- Directions for this task
Lay out the data below as a two-column CSV headed "field" and "value," with one row per line, each entry in its own quoted field and any line breaks replaced by spaces. Begin at the line that contains "order: Malvales", stop after the line that contains "common name: Common gluphisia", and include no other lines.

* Begin Extracted data *

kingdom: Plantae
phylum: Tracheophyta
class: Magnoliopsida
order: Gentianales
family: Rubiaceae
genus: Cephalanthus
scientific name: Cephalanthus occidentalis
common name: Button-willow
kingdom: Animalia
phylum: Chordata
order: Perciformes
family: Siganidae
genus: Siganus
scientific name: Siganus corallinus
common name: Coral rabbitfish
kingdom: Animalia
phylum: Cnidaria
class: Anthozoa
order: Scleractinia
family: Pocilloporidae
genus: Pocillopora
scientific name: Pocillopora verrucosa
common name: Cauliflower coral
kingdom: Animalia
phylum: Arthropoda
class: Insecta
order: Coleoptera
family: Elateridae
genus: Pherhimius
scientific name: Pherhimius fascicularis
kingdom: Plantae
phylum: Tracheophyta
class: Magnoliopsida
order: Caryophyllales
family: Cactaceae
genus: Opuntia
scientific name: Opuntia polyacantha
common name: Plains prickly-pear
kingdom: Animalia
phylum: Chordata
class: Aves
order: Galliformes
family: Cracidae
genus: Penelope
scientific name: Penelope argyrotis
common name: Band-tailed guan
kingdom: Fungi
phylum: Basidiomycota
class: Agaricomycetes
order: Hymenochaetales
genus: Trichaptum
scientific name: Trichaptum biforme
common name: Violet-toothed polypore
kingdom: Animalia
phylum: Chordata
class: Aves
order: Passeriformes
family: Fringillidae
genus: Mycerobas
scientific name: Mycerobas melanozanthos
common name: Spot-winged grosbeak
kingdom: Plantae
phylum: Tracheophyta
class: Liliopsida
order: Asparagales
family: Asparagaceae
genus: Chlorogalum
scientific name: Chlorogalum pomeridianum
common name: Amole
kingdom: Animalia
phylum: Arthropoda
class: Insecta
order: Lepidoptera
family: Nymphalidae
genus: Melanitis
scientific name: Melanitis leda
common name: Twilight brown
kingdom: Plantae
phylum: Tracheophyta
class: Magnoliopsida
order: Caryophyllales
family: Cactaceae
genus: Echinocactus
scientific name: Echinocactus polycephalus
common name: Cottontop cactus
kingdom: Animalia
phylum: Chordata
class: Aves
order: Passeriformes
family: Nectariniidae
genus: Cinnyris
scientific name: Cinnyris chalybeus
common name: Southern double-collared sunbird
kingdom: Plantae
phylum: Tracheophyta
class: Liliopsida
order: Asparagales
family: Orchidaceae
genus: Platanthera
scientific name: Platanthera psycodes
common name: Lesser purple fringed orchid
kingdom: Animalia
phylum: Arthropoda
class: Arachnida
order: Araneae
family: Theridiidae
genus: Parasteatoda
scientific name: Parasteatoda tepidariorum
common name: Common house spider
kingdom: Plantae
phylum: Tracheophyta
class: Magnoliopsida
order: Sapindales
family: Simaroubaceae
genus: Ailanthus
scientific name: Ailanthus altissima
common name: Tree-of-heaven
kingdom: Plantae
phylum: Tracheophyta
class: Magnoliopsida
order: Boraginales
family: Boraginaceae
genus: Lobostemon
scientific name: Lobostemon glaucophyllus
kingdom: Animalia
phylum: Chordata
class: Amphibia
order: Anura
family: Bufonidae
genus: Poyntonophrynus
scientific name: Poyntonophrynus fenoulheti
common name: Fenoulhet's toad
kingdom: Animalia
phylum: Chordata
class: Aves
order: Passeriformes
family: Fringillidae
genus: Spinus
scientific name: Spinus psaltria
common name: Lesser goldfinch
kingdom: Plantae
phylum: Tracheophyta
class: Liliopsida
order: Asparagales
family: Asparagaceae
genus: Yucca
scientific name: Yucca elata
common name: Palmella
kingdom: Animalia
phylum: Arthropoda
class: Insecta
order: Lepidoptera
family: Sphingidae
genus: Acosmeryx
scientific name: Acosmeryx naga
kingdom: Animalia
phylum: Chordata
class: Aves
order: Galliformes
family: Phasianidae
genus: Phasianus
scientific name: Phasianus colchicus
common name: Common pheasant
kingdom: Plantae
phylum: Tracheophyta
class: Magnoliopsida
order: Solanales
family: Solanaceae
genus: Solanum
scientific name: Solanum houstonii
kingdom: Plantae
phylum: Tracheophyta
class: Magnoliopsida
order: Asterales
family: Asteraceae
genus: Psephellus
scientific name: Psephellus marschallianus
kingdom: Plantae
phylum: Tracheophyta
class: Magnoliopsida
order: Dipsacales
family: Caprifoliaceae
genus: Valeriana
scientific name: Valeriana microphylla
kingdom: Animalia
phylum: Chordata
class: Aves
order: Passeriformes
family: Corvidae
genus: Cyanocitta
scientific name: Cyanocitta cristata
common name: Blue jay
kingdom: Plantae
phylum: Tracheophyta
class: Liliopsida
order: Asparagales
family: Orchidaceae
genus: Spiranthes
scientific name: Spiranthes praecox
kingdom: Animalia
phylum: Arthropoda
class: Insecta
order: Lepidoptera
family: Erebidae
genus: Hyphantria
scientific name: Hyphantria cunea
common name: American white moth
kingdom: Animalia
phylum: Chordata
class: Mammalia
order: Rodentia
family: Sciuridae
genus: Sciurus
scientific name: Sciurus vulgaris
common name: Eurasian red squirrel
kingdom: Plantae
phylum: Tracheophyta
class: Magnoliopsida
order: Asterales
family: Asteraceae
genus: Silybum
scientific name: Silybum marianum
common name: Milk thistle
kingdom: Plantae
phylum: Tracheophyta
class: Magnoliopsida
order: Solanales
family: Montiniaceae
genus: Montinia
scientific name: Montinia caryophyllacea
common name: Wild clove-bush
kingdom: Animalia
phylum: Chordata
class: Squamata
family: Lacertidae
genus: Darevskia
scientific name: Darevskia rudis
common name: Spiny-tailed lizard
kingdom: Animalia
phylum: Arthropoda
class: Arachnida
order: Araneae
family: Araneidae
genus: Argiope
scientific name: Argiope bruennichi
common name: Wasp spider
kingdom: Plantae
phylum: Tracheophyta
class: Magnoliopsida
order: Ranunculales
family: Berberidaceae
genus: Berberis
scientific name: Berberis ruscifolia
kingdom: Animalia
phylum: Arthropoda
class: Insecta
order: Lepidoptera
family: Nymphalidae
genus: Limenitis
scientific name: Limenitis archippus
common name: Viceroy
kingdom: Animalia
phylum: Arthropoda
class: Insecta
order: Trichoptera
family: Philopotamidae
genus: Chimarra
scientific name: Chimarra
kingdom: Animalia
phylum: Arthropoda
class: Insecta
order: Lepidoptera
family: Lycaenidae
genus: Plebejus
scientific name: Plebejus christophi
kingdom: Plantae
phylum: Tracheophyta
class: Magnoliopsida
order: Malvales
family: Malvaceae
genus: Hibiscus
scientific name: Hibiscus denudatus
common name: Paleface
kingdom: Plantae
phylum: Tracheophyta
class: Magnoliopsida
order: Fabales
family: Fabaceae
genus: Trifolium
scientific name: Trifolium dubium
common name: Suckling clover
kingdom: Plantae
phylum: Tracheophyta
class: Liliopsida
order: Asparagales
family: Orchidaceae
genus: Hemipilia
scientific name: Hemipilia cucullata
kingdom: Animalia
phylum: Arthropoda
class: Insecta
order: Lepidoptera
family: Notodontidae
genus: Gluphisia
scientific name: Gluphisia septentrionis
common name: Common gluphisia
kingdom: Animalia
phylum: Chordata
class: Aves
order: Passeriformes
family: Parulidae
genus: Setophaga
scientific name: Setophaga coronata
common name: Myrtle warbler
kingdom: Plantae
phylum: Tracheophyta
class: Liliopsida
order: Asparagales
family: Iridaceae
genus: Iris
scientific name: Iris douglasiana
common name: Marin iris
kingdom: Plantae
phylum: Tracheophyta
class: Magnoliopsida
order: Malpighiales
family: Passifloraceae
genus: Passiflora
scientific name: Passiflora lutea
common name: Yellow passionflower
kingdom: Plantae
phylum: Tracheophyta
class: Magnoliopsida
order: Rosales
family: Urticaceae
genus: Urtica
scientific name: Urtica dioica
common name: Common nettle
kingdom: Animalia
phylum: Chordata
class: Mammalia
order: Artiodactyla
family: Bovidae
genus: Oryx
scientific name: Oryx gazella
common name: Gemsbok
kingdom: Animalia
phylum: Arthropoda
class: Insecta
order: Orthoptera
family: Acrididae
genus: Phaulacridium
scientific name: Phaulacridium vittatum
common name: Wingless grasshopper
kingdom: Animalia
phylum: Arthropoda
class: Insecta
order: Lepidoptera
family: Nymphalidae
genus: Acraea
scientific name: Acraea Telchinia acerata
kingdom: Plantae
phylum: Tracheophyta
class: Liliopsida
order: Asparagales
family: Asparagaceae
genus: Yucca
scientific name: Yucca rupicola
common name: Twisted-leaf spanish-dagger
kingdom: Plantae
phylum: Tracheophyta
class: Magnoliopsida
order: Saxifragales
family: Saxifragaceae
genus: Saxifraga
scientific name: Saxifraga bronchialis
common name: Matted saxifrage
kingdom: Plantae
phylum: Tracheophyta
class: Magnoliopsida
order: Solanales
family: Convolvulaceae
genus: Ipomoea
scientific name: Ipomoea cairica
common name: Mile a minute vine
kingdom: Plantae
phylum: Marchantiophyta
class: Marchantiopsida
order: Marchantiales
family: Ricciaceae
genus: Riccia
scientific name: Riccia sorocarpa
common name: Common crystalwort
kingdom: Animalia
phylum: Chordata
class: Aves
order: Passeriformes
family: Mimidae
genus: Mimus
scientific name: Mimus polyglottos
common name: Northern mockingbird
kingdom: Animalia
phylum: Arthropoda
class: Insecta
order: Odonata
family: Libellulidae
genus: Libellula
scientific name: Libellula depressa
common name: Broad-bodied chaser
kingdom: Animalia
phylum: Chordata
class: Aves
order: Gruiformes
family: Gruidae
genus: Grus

* End Extracted data *

- Response to the task
field,value
"order:","Malvales"
"family:","Malvaceae"
"genus:","Hibiscus"
"scientific name:","Hibiscus denudatus"
"common name:","Paleface"
"kingdom:","Plantae"
"phylum:","Tracheophyta"
"class:","Magnoliopsida"
"order:","Fabales"
"family:","Fabaceae"
"genus:","Trifolium"
"scientific name:","Trifolium dubium"
"common name:","Suckling clover"
"kingdom:","Plantae"
"phylum:","Tracheophyta"
"class:","Liliopsida"
"order:","Asparagales"
"family:","Orchidaceae"
"genus:","Hemipilia"
"scientific name:","Hemipilia cucullata"
"kingdom:","Animalia"
"phylum:","Arthropoda"
"class:","Insecta"
"order:","Lepidoptera"
"family:","Notodontidae"
"genus:","Gluphisia"
"scientific name:","Gluphisia septentrionis"
"common name:","Common gluphisia"